By See-Dubya  •  January 10, 2007 01:01 PM

There was one of the sequels to The Dirty Dozen–I forget which one, but it wasn’t very good–in which the Dozen were sent into Germany in order to kill an SS Major in order to keep him from killing Hitler. The theory was that since Hitler’s crazy-evil leadership was hampering the German war effort, it was in the Allies’ interest to keep him alive and not let someone more competent take over.

Sounds far-fetched, but the Times of London suggests that may be the reasoning behind a real-life decision by the Brits not to promote a suicide mission to kill Hitler by a safecracker and explosives expert named Eddie Chapman. Chapman had been sprung from prison in the Jersey Islands by the Germans, who recruited him as a spy. Chapman promptly defected to MI5 and volunteered to use the trust of his German spymasters to get close to Hitler and blow him up.
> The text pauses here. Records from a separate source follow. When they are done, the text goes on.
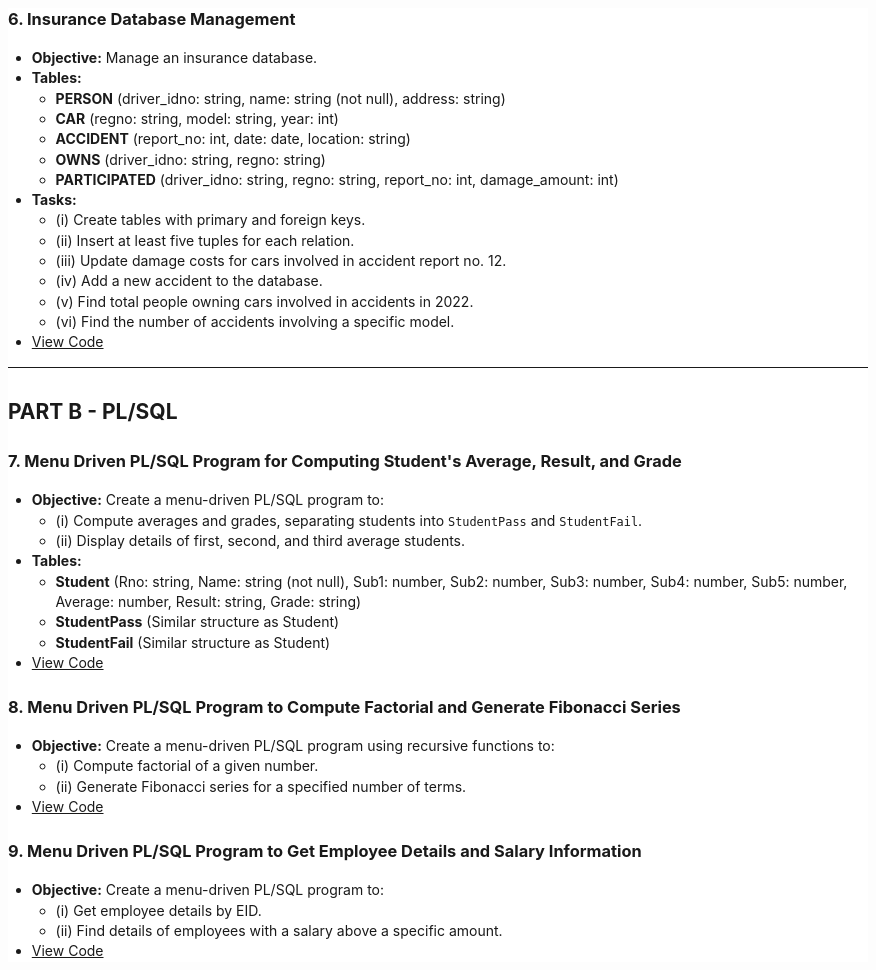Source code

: ### 6. Insurance Database Management
- **Objective:** Manage an insurance database.
- **Tables:**
  - **PERSON** (driver_idno: string, name: string (not null), address: string)
  - **CAR** (regno: string, model: string, year: int)
  - **ACCIDENT** (report_no: int, date: date, location: string)
  - **OWNS** (driver_idno: string, regno: string)
  - **PARTICIPATED** (driver_idno: string, regno: string, report_no: int, damage_amount: int)
- **Tasks:**
  - (i) Create tables with primary and foreign keys.
  - (ii) Insert at least five tuples for each relation.
  - (iii) Update damage costs for cars involved in accident report no. 12.
  - (iv) Add a new accident to the database.
  - (v) Find total people owning cars involved in accidents in 2022.
  - (vi) Find the number of accidents involving a specific model.
-  [View Code](https://github.com/smartbooty69/MCA-2024-2026/blob/main/Semester%20I/Data%20Base%20Management%20System/Prog06.sql)

---

## PART B - PL/SQL

### 7. Menu Driven PL/SQL Program for Computing Student's Average, Result, and Grade
- **Objective:** Create a menu-driven PL/SQL program to:
  - (i) Compute averages and grades, separating students into `StudentPass` and `StudentFail`.
  - (ii) Display details of first, second, and third average students.
- **Tables:**
  - **Student** (Rno: string, Name: string (not null), Sub1: number, Sub2: number, Sub3: number, Sub4: number, Sub5: number, Average: number, Result: string, Grade: string)
  - **StudentPass** (Similar structure as Student)
  - **StudentFail** (Similar structure as Student)
-  [View Code](https://github.com/smartbooty69/MCA-2024-2026/blob/main/Semester%20I/Data%20Base%20Management%20System/Prog07.sql)

### 8. Menu Driven PL/SQL Program to Compute Factorial and Generate Fibonacci Series
- **Objective:** Create a menu-driven PL/SQL program using recursive functions to:
  - (i) Compute factorial of a given number.
  - (ii) Generate Fibonacci series for a specified number of terms.
-  [View Code](https://github.com/smartbooty69/MCA-2024-2026/blob/main/Semester%20I/Data%20Base%20Management%20System/Prog08.sql)

### 9. Menu Driven PL/SQL Program to Get Employee Details and Salary Information
- **Objective:** Create a menu-driven PL/SQL program to:
  - (i) Get employee details by EID.
  - (ii) Find details of employees with a salary above a specific amount.
-  [View Code](https://github.com/smartbooty69/MCA-2024-2026/blob/main/Semester%20I/Data%20Base%20Management%20System/Prog09.sql)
Instead, he went back and served out the war as a double agent working for England, but so convincing that the Germans gave him an Iron Cross.

Other reasons the Brits may not have signed off on the project included a distrust of Chapman’s criminal past, and also a fear of Nazi reprisals against civilians–as happened after the assassination of Gestapo demon Reinhard Heydrich, about which I have some thoughts here.

Like Kubis and Gabcik, whom I talk about there, Eddie Chapman’s bravery ought to make him a household name today. But hell, there are thousands of heroes in Iraq and Afghanistan right now whose names out to be commonplace. I am deeply ashamed that I know very few of them, but I hope history will correct the record.